Police in Melbourne, Victoria's capital, are examining people's reasons for being out, footage on social media shows, after violent protests on Wednesday in Australia's second-largest city resulted in more than 200 arrests.

The COVID-19 vaccination center at Melbourne City Hall will be closed until Monday after some of its staff were physically and verbally abused on their way to work, operator Cohealth said Thursday.

"Why do you abuse, as I said, why do you spit on people who do such work?" Prime Minister Daniel Andrews said at a news conference in Melbourne, citing Reuters on September 23.

"It's ugly, it's inappropriate," he insisted.

Hundreds of protesters have taken to the streets in the city of 5 million, since officials earlier this week ordered a two-week closure of construction sites, mandating a COVID-19 vaccine for construction workers to limit the spread of the virus.

Police and union officials said extremist and far-right groups joined the demonstrations.

Victoria on Thursday reported 766 new locally acquired cases, surpassing the pandemic's previous daily high of 725 hits on August 5, 2020, with four new deaths.

Meanwhile, the neighboring state of New South Wales with the capital Sydney, reported 1.063 new infections, up from 1.035 the day before, with six new deaths.

Australia is battling the third wave of infections from the Delta variant outbreak in its two largest cities, Sydney and Melbourne, as well as the capital Canberra, forcing nearly half of the country's 25 million people to stay at home.

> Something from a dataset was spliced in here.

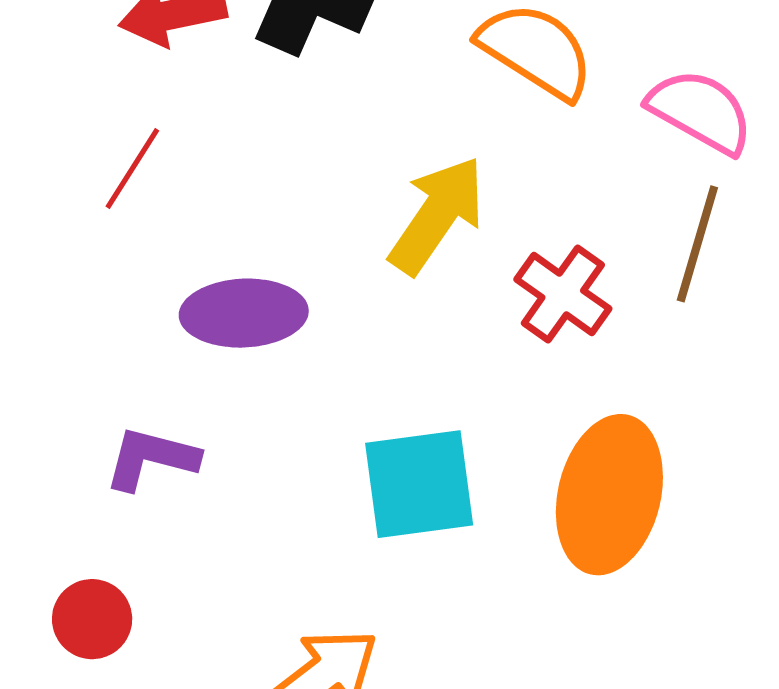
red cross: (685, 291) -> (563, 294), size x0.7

Authorities have promised to relax lockdown rules once 70 percent of adults are fully vaccinated, which is expected next month. To date, about 55.5 percent of people aged 16 and over have been fully vaccinated in New South Wales and about 45 percent in Victoria.

Double-dose vaccination in New South Wales is increasing by about 1 percent per day, said state Health Minister Brad Hazzard, putting it on track to reach 70 percent around October 8. Officials have pledged to ease lockdown restrictions on Monday once the target has been reached.

As of Thursday, Australia recorded 92.204 COVID-19 infections, with 1.196 deaths and 68.054 patients declared cured since the pandemic, Worldmeters data reports.